Diante da parede desgastada de seu apartamento, Elon (Romulo Braga) faz uma espécie de exercício – inapreensível ao espectador pelo plano mais fechado – que agita seu dorso nu. De costas para a câmera, os ombros do personagem se contraem e relaxam com intensidade cada vez maior, como se o homem corresse sem sair do lugar. Os músculos se tonificam e criam um desenho gráfico de pele e ossos em movimento que transfigura no corpo a condição atormentada da personagem, dominando o quadro feito da instabilidade da matéria viva do humano sobre o fundo morto da alvenaria. Na brevidade desse plano, Ricardo Alves Júnior mostra toda a potência de Elon Não Acredita na Morte em seu gesto de capturar os movimentos, as imprecisões e instabilidades do corpo, colocando a câmera junto de seu protagonista que percorre espaços-limites – escadas, corredores – áreas de trânsito que obrigam Elon a deslocar-se rumo ao incerto. O protagonista procura sua esposa desaparecida, mas sua busca o leva para mais longe. A escolha por locações de passagem, espaços-labirintos que restringem e conduzem ao incerto, cria uma coreografia de perdição cujo ponto de fuga é este corpo do qual espera-se respostas. Mas o corpo, mesmo vivo, é só matéria. A imagem deste corpo espera revelar algo. Acompanhar é, aqui, uma forma de análise.

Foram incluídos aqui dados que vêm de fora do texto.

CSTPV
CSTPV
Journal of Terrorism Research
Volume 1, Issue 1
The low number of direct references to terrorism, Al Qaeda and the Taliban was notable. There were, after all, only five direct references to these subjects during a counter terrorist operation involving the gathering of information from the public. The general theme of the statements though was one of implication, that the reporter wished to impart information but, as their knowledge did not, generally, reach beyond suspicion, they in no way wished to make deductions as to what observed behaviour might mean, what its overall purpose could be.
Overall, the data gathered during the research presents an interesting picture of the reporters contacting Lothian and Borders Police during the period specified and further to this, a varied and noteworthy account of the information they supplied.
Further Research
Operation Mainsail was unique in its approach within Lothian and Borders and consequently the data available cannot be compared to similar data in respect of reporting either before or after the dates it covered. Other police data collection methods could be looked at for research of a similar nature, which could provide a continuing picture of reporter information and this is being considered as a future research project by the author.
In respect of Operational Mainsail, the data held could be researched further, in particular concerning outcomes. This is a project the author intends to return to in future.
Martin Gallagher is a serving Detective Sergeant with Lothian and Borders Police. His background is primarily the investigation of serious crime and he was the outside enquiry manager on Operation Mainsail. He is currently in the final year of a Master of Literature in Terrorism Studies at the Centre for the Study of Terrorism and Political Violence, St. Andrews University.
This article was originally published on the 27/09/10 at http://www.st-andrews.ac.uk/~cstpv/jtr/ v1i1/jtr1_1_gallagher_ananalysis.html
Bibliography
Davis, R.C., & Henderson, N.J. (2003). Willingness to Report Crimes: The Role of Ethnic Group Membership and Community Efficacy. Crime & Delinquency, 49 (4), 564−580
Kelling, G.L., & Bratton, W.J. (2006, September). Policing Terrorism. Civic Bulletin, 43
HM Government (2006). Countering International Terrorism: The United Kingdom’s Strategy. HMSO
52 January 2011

Pois Elon é um personagem perturbado, progressivamente negando qualquer revelação que seu corpo não seja capaz de mostrar. O pesadelo rondando sua vida é físico, mais que mental, pois a câmera não faz imagens do pensamento. Quando os demônios de Elon se concentram na sequência em que sua esposa supostamente reaparece, este devaneio mantém o mesmo registro do restante do filme, conservando o corpo como veículo para se chegar à imagem. Por isso é um devaneio: no dia seguinte, não há mais o palpável.

Aqui, por sua vez, Elon Não Acredita na Morte revela uma fragilidade, pois, onde não há presença e movimento no filme, emerge um drama pela palavra que pontua tudo aquilo que o corpo por si só não pode esclarecer, mesmo que já tenha dito. As personagens coadjuvantes, como o chefe na empresa de segurança, o ex-marido e a amiga de trabalho da esposa, ou ainda uma amiga com quem Elon passa a tarde, servem ao drama mais do que ao regime de presenças e modulações dos corpos que o filme articula. Ao contrário do périplo de Elon, sua interação com essas personagens é estática, em quadros mais abertos e encenação grosseira, que economiza nos planos e paga a conta na cena. Ricardo Alves Júnior opta por uma dramaturgia dependente de uma economia sagaz entre a ação de não-dizer e o apontamento dos sentidos. Essas pequenas grosserias desestabilizam o drama de movimento do corpo e planos longos sempre dinâmico, silenciosos em sua marcha atrelada à instabilidade de Elon.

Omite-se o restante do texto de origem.